**TO DO**
Give back all of the data exactly as it stands, with the pictures removed.

**SUPPLIED MATERIAL**
=== Section Start ===

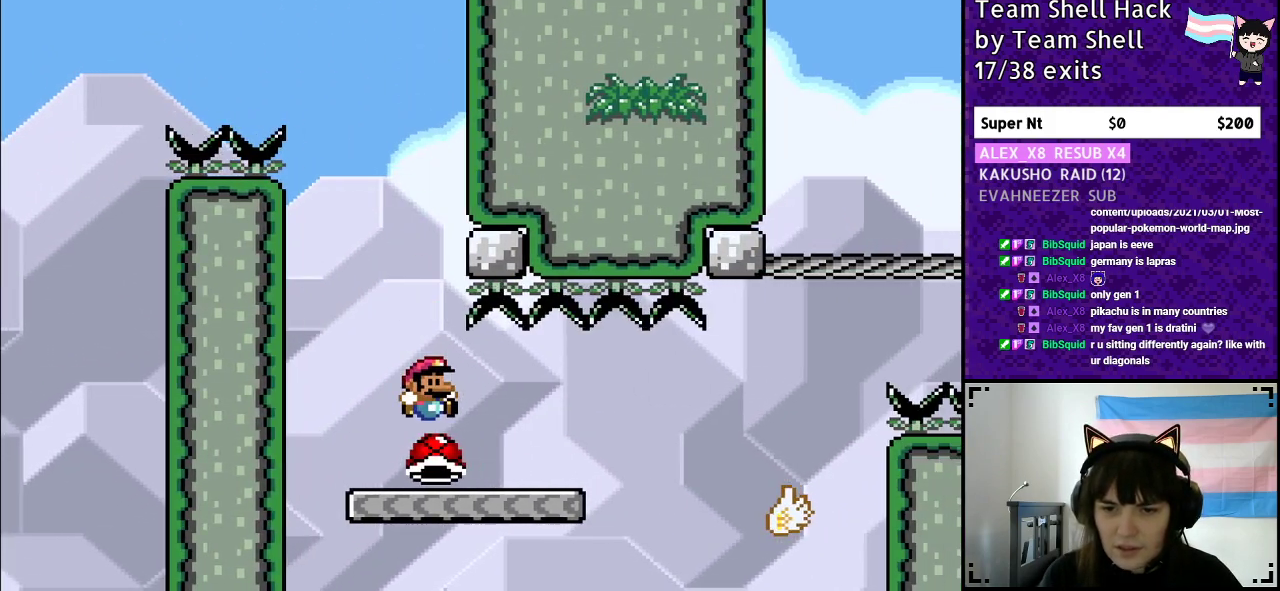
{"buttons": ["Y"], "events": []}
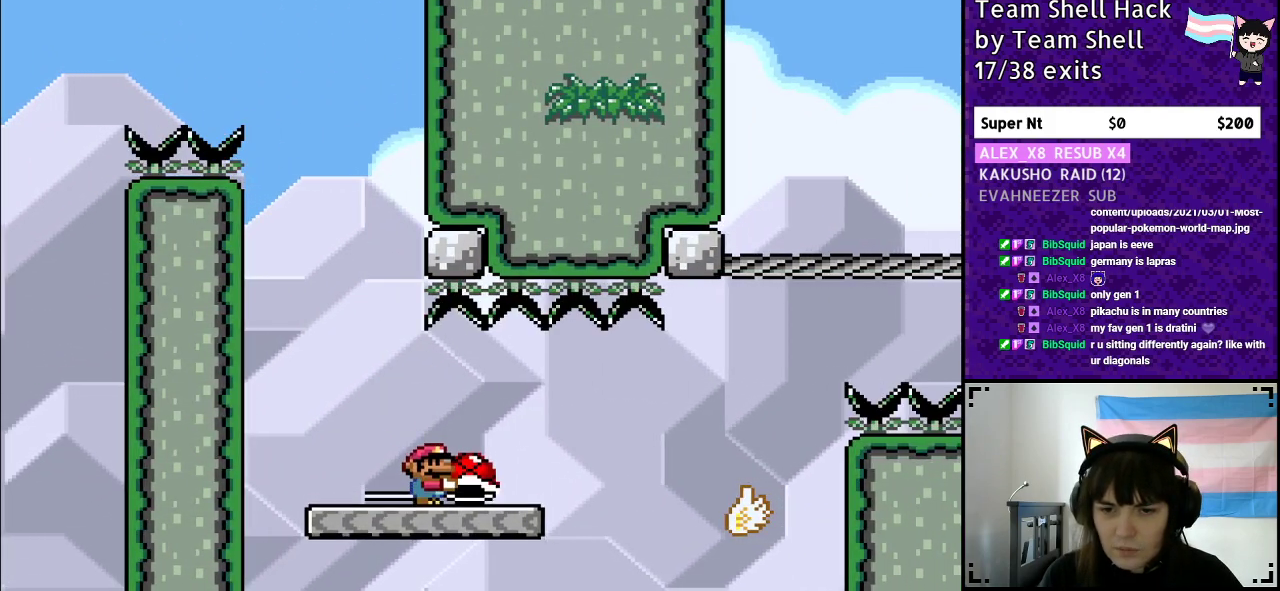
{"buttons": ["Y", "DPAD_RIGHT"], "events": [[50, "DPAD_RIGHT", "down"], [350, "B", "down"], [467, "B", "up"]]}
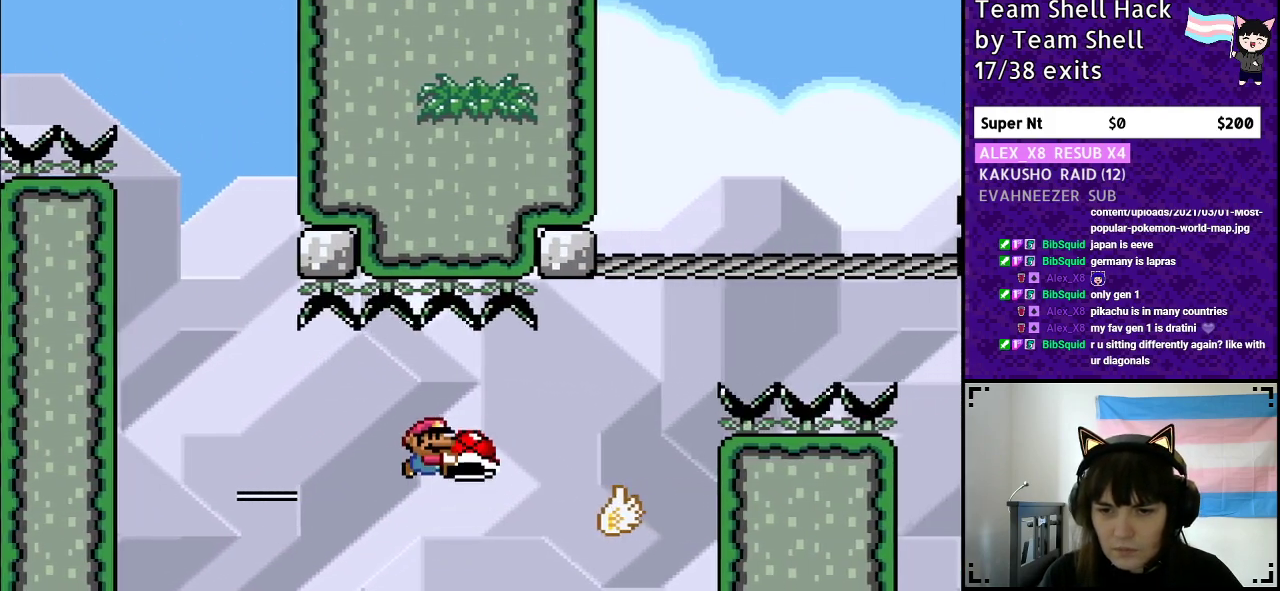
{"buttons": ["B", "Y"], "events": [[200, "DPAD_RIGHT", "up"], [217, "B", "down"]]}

=== Section End ===

**FINAL ANSWER**
{"buttons": ["Y"], "events": []}
{"buttons": ["Y", "DPAD_RIGHT"], "events": [[50, "DPAD_RIGHT", "down"], [350, "B", "down"], [467, "B", "up"]]}
{"buttons": ["B", "Y"], "events": [[200, "DPAD_RIGHT", "up"], [217, "B", "down"]]}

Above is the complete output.